Los cronopios son seres distraídos que, cuando meten la mano a sus bolsillos con la intención de encontrar la billetera, lo que encuentran es una caja de cerillos, pensando que dentro de la caja de cerillos encontrarán la llave de la puerta de la casa y que la billetera estará llena de cerillos y que los cerillos y que la azucarera está llena de billetes y que el piano está lleno de azúcar y que la guía telefónica estará colmada de música y que la cama estará empapada en trajes y que el clóset encontrará los números de teléfono y que los tranvías estarán llenos de sábanas y los floreros de lágrimas, es por eso que cuando los cronopios lloran dejan caer flores amarillas que salen de sus lagrimales.
La vida a veces es como la vida de un cronopio o quizás de un fama. Ya hemos visto que definir lo que es un cronopio y un fama es imposible. Son personajes que brotaron de la mente del afrancesado Julio Cortázar sin darnos una pizca de razón para saber qué diantres es uno y cómo definir al otro. Mi vida se presenta como uno de esos cuentos surrealistas de Julio Cortázar, porque la vida misma es como recitar en voz alta uno de sus textos más simples con los nervios aferrados al pescuezo y con el miedo constante de encontrarse una palabra como “paralelepípedo” sin tener la capacidad sobrehumana de evitar que la lengua se nos haga nudos dentro de la boca al decirla por primera vez. Mis problemas pueden ser divertidos como el de los cronopios que dejan libres los recuerdos en su casa para que éstos revoloteen como palomas o como canarios dentro de una jaula. Pero también mis problemas son más sencillos, más ordenados, como los de los indefinibles famas, que envuelven sus memorias en papel celofán y les pegan etiquetas, una por una, ordenadamente, con frases tan simples como “Vuelo a Quilmes” o “Frank Sinatra”.
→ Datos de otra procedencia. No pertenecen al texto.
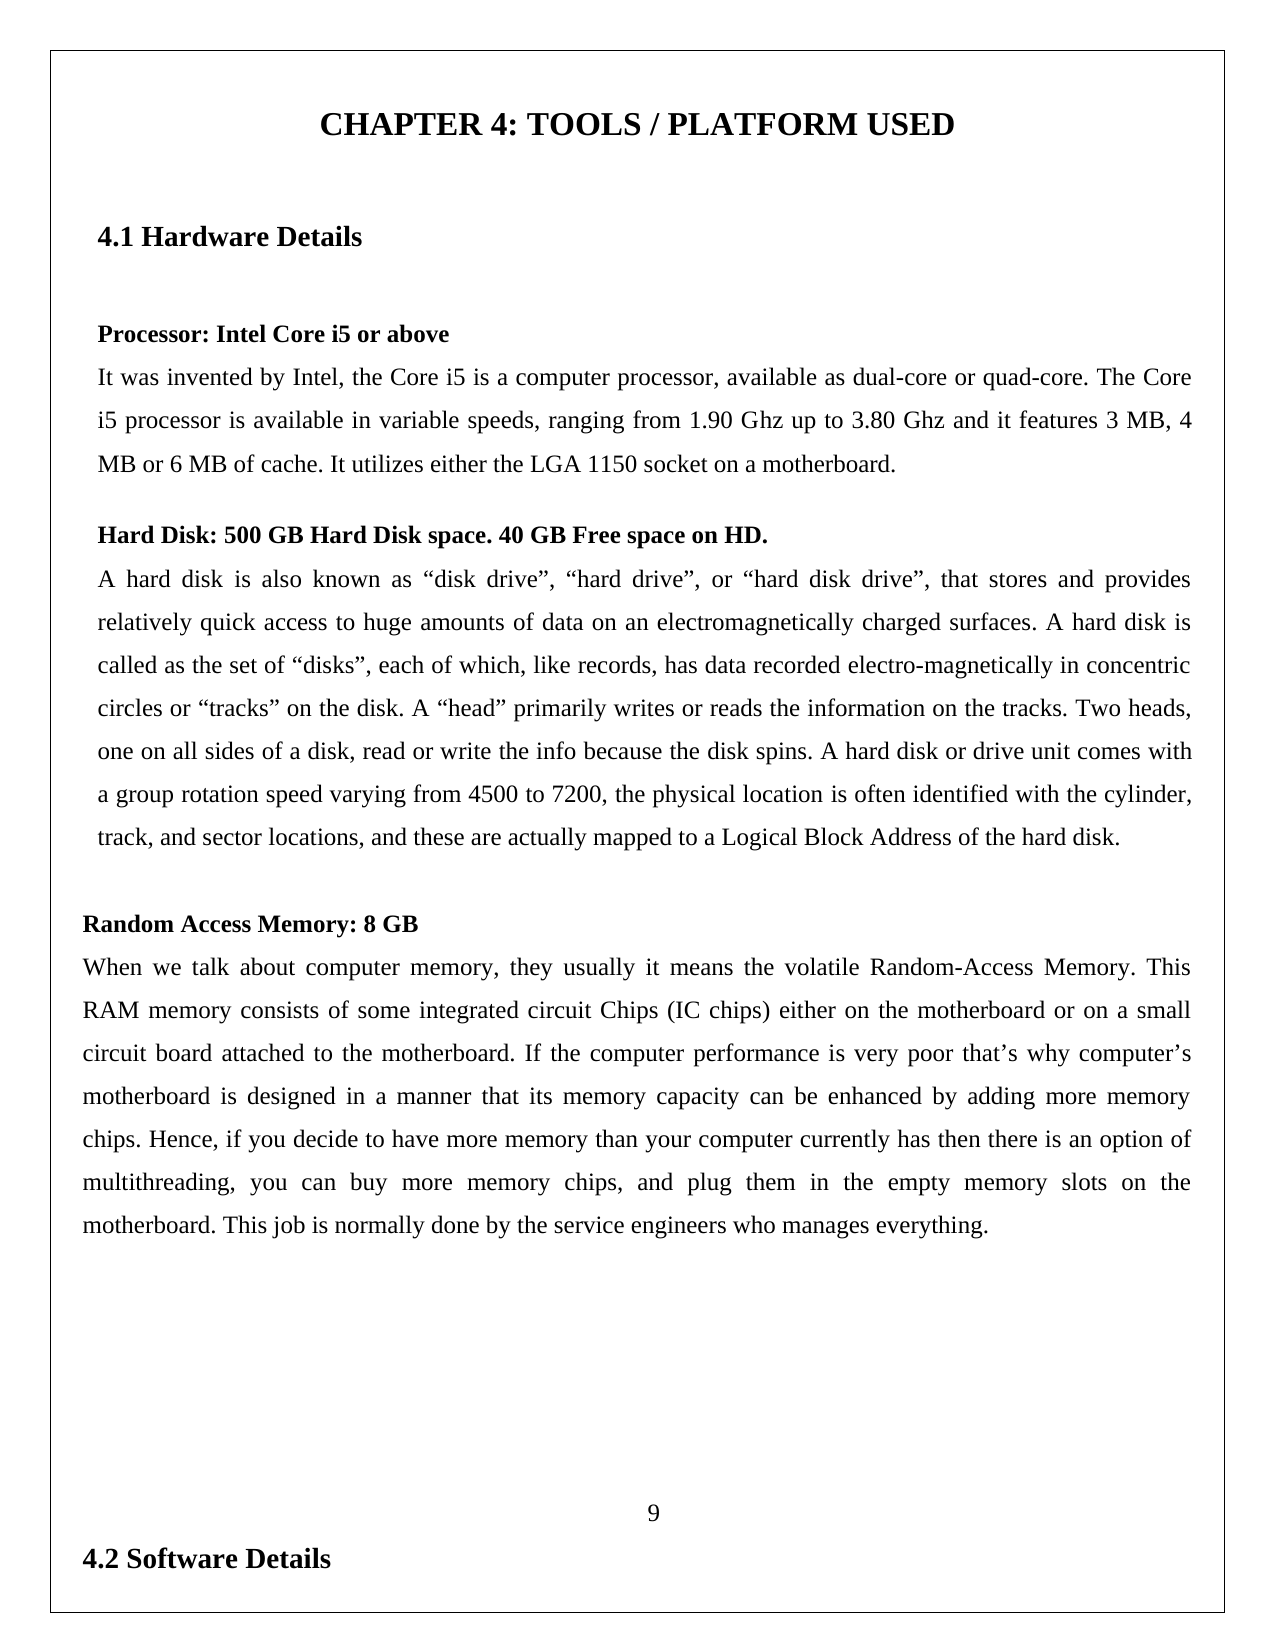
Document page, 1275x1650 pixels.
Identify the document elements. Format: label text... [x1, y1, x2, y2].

text Random Access Memory: 8 GB [82, 909, 1192, 937]
text 4.1 Hardware Details [97, 219, 1192, 252]
text 4.2 Software Details [82, 1541, 1087, 1575]
text A hard disk is also known as “disk drive”, “hard drive”, or “hard disk drive”, that stores and provides relatively quick access to huge amounts of data on an electromagnetically charged surfaces. A hard disk is called as the set of “disks”, each of which, like records, has data recorded electro-magnetically in concentric circles or “tracks” on the disk. A “head” primarily writes or reads the information on the tracks. Two heads, one on all sides of a disk, read or write the info because the disk spins. A hard disk or drive unit comes with a group rotation speed varying from 4500 to 7200, the physical location is often identified with the cylinder, track, and sector locations, and these are actually mapped to a Logical Block Address of the hard disk. [97, 564, 1192, 851]
text When we talk about computer memory, they usually it means the volatile Random-Access Memory. This RAM memory consists of some integrated circuit Chips (IC chips) either on the motherboard or on a small circuit board attached to the motherboard. If the computer performance is very poor that’s why computer’s motherboard is designed in a manner that its memory capacity can be enhanced by adding more memory chips. Hence, if you decide to have more memory than your computer currently has then there is an option of multithreading, you can buy more memory chips, and plug them in the empty memory slots on the motherboard. This job is normally done by the service engineers who manages everything. [82, 952, 1192, 1239]
text 9 [82, 1498, 1087, 1527]
text Processor: Intel Core i5 or above [97, 319, 1192, 348]
text Hard Disk: 500 GB Hard Disk space. 40 GB Free space on HD. [97, 521, 1192, 549]
text It was invented by Intel, the Core i5 is a computer processor, available as dual-core or quad-core. The Core i5 processor is available in variable speeds, ranging from 1.90 Ghz up to 3.80 Ghz and it features 3 MB, 4 MB or 6 MB of cache. It utilizes either the LGA 1150 socket on a motherboard. [97, 362, 1192, 477]
text CHAPTER 4: TOOLS / PLATFORM USED [187, 104, 1087, 142]
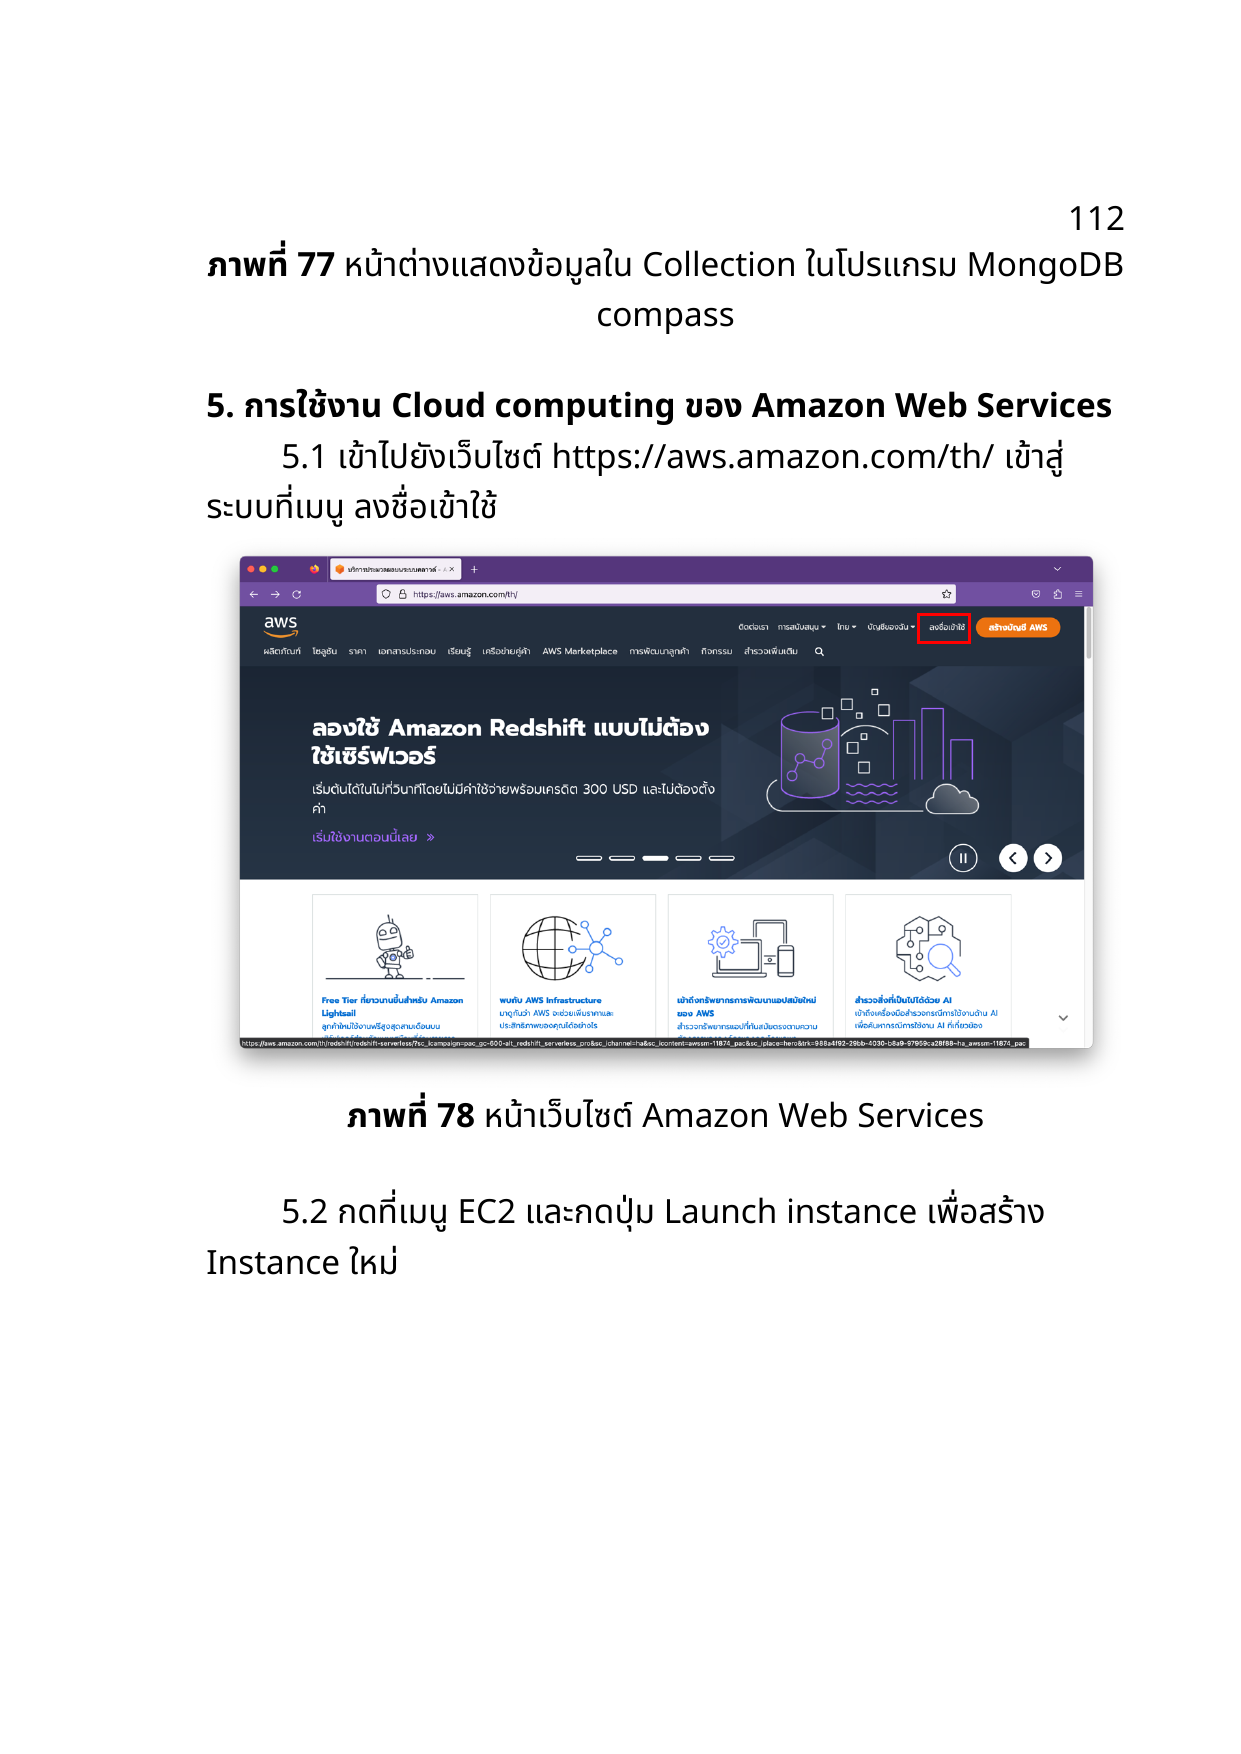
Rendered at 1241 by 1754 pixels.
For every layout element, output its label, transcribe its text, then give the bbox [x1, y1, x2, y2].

text ภาพที่ 78 หน้าเว็บไซต์ Amazon Web Services [206, 1092, 1125, 1142]
text ภาพที่ 77 หน้าต่างแสดงข้อมูลใน Collection ในโปรแกรม MongoDB compass [206, 240, 1125, 336]
subtitle 5. การใช้งาน Cloud computing ของ Amazon Web Services [206, 382, 1125, 432]
text 5.1 เข้าไปยังเว็บไซต์ https://aws.amazon.com/th/ เข้าสู่ระบบที่เมนู ลงชื่อเข้าใช้ [206, 432, 1125, 533]
text 5.2 กดที่เมนู EC2 และกดปุ่ม Launch instance เพื่อสร้าง Instance ใหม่ [206, 1188, 1125, 1289]
picture [206, 533, 1125, 1092]
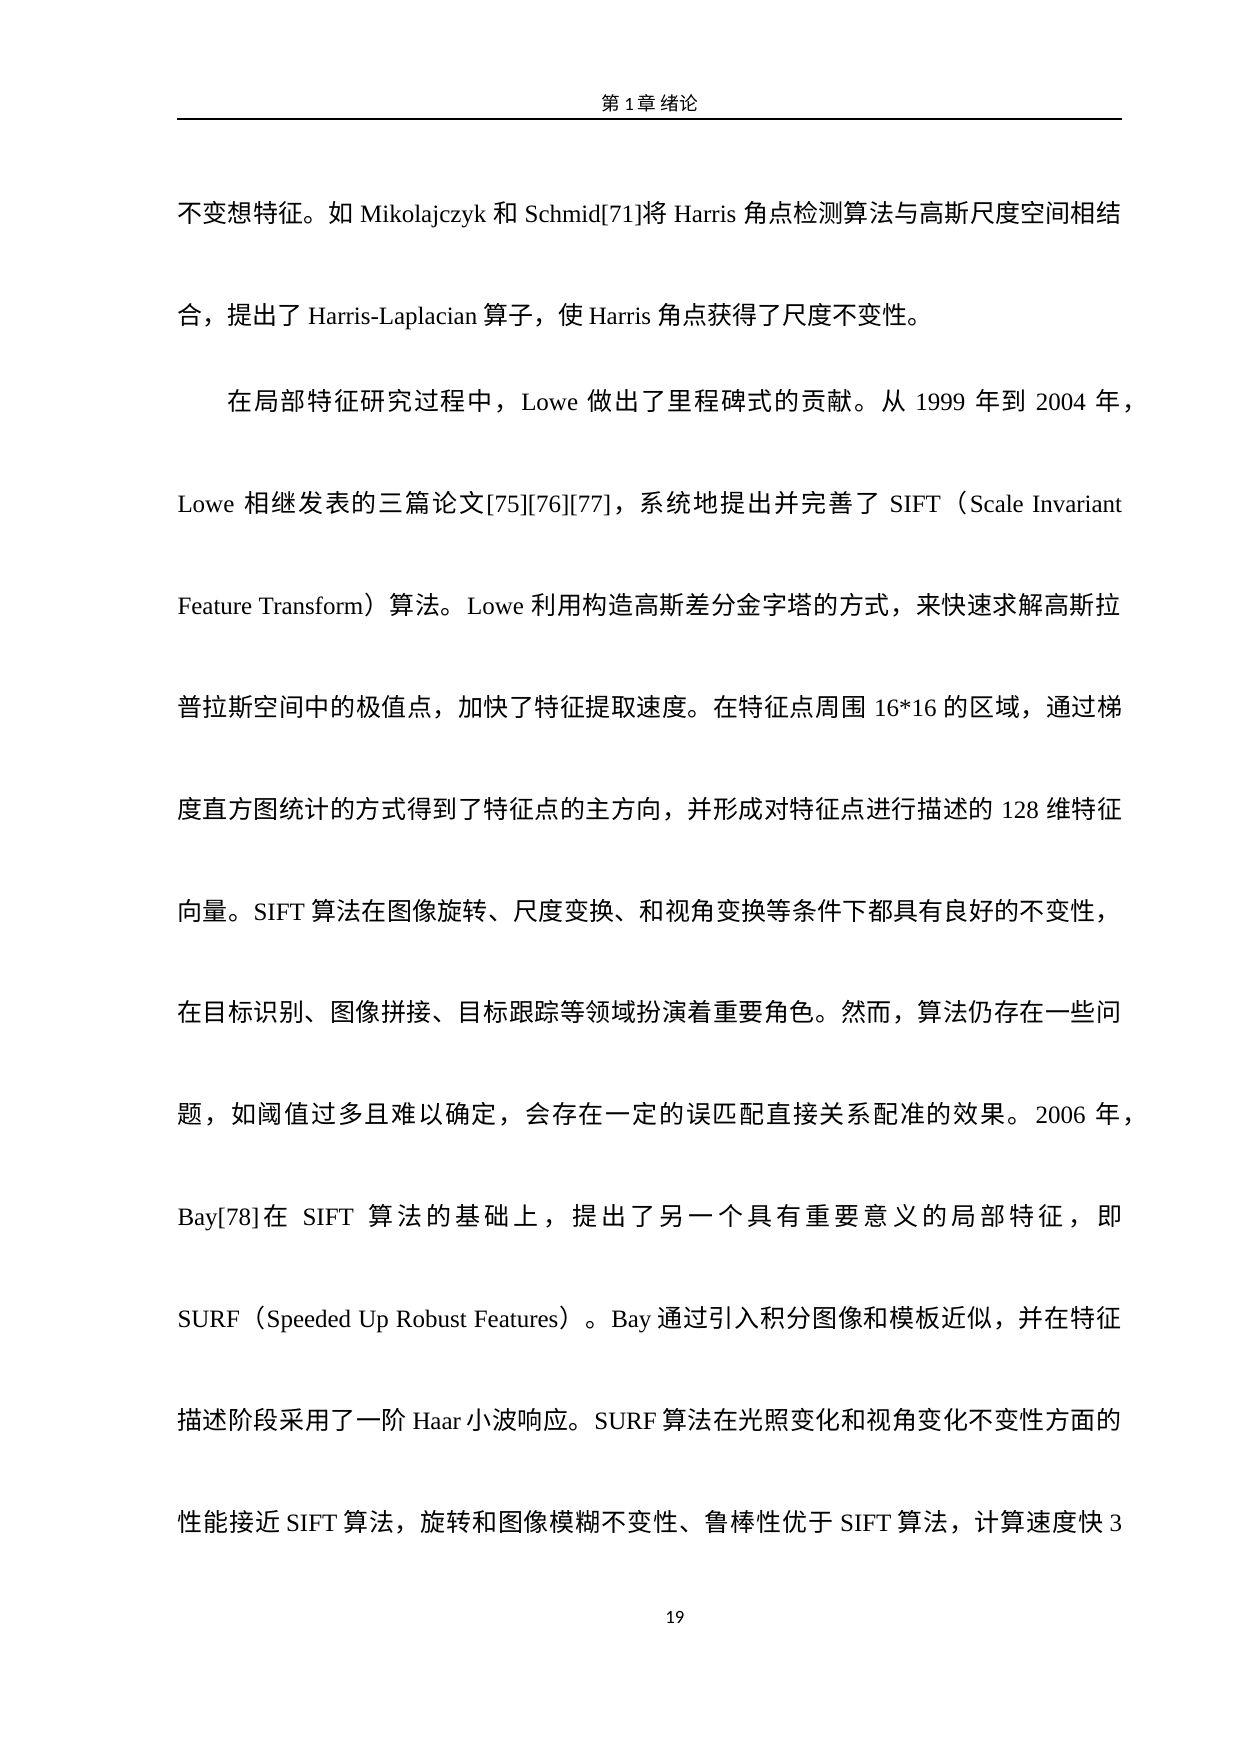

La vida es un cronopio indescifrable, porque mis problemas también son complejos, como aquel cronopio que perdió sus llaves cuando quería salir a la calle, sabiendo que las había dejado sobre la mesita de noche y que la mesita de noche se encuentra en la habitación y que la habitación está en la casa y que la casa está en la calle y que por eso no puede dar con las llaves porque para encontrarlas hay que salir a la calle para dar primero con la casa y después con lo demás. O como aquel otro cronopio, que se exalta de vez en cuando y deja que lo atropellen camiones y ciclistas. Los cronopios y los famas son incomprensibles, tanto como la vida misma en sus momentos más críticos.